The problems with the logistics of my offer did not at first hit me, until it dawned upon me that the Czech tourism year ends on 31st October at the latest, and often halfway through September for the smaller sites. I didn't know I was organising the trip until the beginning of October! So as you can imagine the last few weeks have been frantic. However they did afford me the opportunity to visit a load of historic sites, museums etc, some of which were unknown to me before I started the work and some which were known but unvisited. I promise to blog more about these visits in the near future.

But the visits to these Czech visitor sites have done nothing for my self image. Why? Because on a number of occasions I was asked if I was a pensioner! I am 51 and was horrified. At first I thought that this might be because in the Czech Republic women are allowed to retire early according to how many children they have had (or so I have been told) - a legacy of the communist era. But my friend suggested another reason - "It's because you don't dye your hair", she said, "All Czech women dye their hair, even when they are 80." And she is right. My husband and I spent an afternoon trying to spot women with white hair, and they were few and far between, I can tell you.
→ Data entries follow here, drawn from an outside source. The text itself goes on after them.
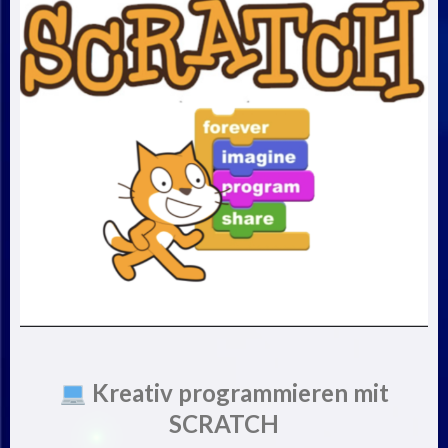
Kreativ programmieren mit
SCRATCH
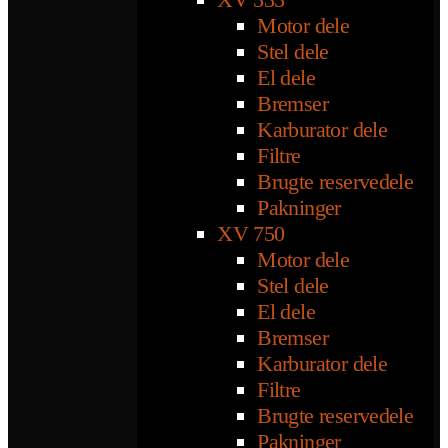
Motor dele
Stel dele
El dele
Bremser
Karburator dele
Filtre
Brugte reservedele
Pakninger
XV 750
Motor dele
Stel dele
El dele
Bremser
Karburator dele
Filtre
Brugte reservedele
Pakninger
So what am I to do? In England it is somewhat in for a dig, especially among the educated middle classes, to dye your hair. I have been complimented on how well my hair was going grey - "You couldn't pay to get highlights like that," said my hairdresser, who should have had a vested interest in encouraging me to dye my hair. But in the Czech Republic, my second home, my hair makes me an old biddy. Oh, the dilema of having feet in two countries!

Monday 2 November 2009

Czech Wedding



I was in Prachatice last Saturday looking at the wonderful frescos and wall decorations in the town square. Why? You will have to wait for another post about that! Anyway I was in Prachatice Town Square, when suddenly there was a great honking of car horns and a procession of cars swept round the square. The fact that they were all decorated with white ribbons rather gave the game away, if I hadn't already known, that this was to announce the arrival of a wedding party.

A group of musicians gathered by the door of a hotel and started up a traditional Czech song. Onlookers gathered, some of whom knew the party and others, one suspects, were just there for a good gawp - there is a type (usually women) that shamelessly gawps both in England and here. And, I confess, I became one of them as I waited to get a snap for this post. The bridal car swept round the square twice and then pulled up. Out she stepped in white and on the arm of her father walked in to a restaurant.

The first time I witnessed such an event, the noise of the honking (the drivers must have their hands permanently pressed on the horn) made me jump. Now I just go "Oh a wedding" and carry on with whatever I'm doing.